It's difficult for anyone who grew up on CGI to even contemplate, and for anyone who doesn't know how difficult it is to get a low-budget film made, let alone something like Apocalypse, the Herculean effort that went into making that film. Everything in it is real. Captured on film.
It literally broke and bankrupted Coppola. He made the Godfather, GF2, The Conversation and Apocalypse. 4 masterpieces. He made some good films after that, some mediocre and a few stinkers. But Apocalypse kind of ruined him. What a high to peak on though.
Yeah the making of Apocalypse Now is almost as interesting as the movie itself - like I said earlier the 70s the studios let the director do what they wanted because they were making hits but then it lead to this where they were way over budget / shooting / etc - replacing Harvey Keitel after a month of shooting with Martin Sheen, then he has a heart attack and everything else. I think they said the original cut is something like 5 or 6 hours so they really went crazy with it. On top of all that they had to deal with Brando (who the studio was against for being in the Godfather since he was known to be so difficult) and all his wacky shit. I think they had to build him a house boat that had to be carried around by the crew.
Coppola was really never the same after that, I know he’s been making a movie recently that I’ve heard is having “apocalypse now” type problems and I think he put up a good part of the money for it by selling part of his Coppola wine.
Lads, I'm fascinated by the old Hollywood way of handmade sets, beautiful matte background, and hundreds to thousands of extras. It was a real life feeling that I don't see anymore because of how Hollywood has become just another business.
- Universals Hunchback of Notre Dame with Lon Chaney was a million dollar picture, could've broke them if it didn't make bank (which it did); but after the horror boom of the early thirties, a string of failures pulled Universal away from the Laemle family, bought numerous times over by non-entertainment companies like MCA and GE until Comcast recently landed them.
- Cleopatra by Fox, with Elizabeth Taylor, almost killed Fox - which was bought later on by Australian cunt Rupert Murdoch, and recently sold to Disney.

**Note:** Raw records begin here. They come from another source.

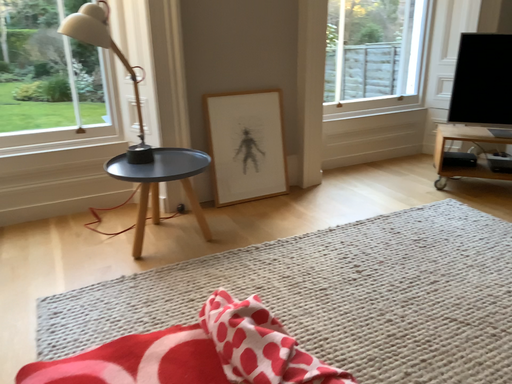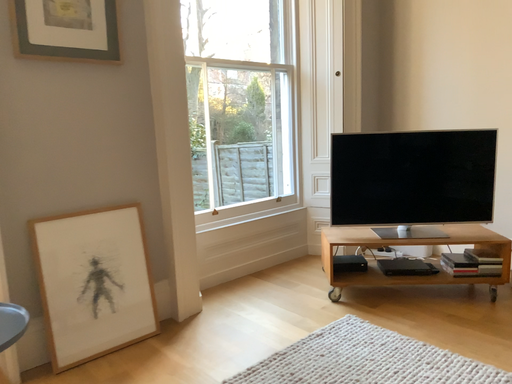
Question: Which way did the camera rotate in the video?

Choices:
 (A) rotated downward
 (B) rotated upward

Answer: (B)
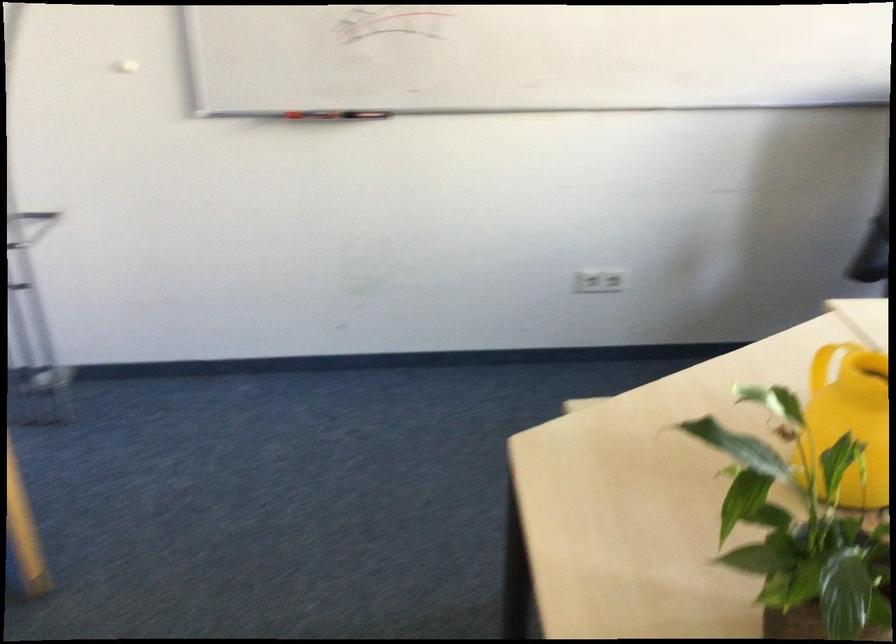
Where would you lift the brown plant pot? Please return your answer as a coordinate pair (x, y).

(815, 621)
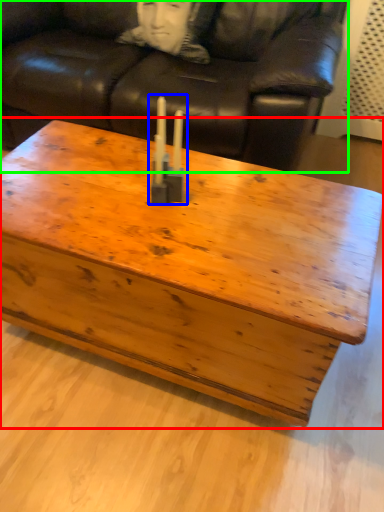
Question: Estimate the real-world distances between objects in this image. Which object is closer to coffee table (highlighted by a red box), candle holder (highlighted by a blue box) or studio couch (highlighted by a green box)?

Choices:
 (A) candle holder
 (B) studio couch

Answer: (A)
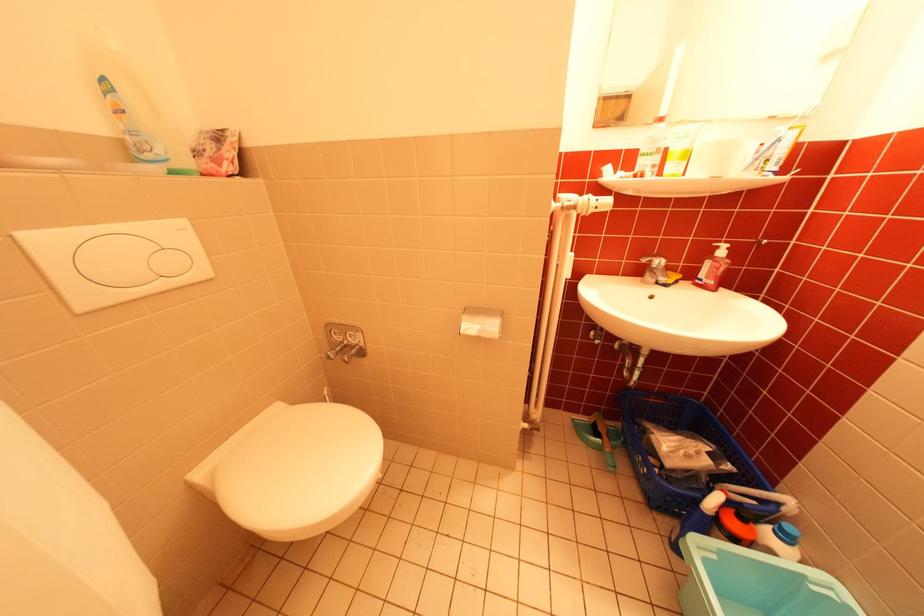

- Paramount about broke itself when the theater monopolies were outlawed and sold off practically all their old library (oddly enough, owned by Universal now). They're looking for new owners as we speak.
- Citizen Kane, and the deal they made with Orson Welles, nearly broke RKO thanks to William Randolph Hearst having a bug up his ass about the real meaning of the movie. They became a shell and the library was bought by Ted Turner, whom got bought out by Warner Brothers.
- Cimino's Heavens Gate about killed United Artists, which is why it merged with the rotting corpse of MGM - which just recently was bought by Amazon.
- And look at what's been happening with Warner Bros., all thanks to a board looking for a payout, selling it to AT&T who then strips it bare and sells it to Discovery. They were my favorite studio and it's a bloody corpse now.
The New Hollywood era, while it's not my favorite, was supposed to be the rebirth of art in film. It's why that era is so many other people's favorite. And we all know when it died - when Vic Morrow and two Vietnamese kids were decapitated by a crashing helicopter.
But that's a story for another time. I'm a little drunk.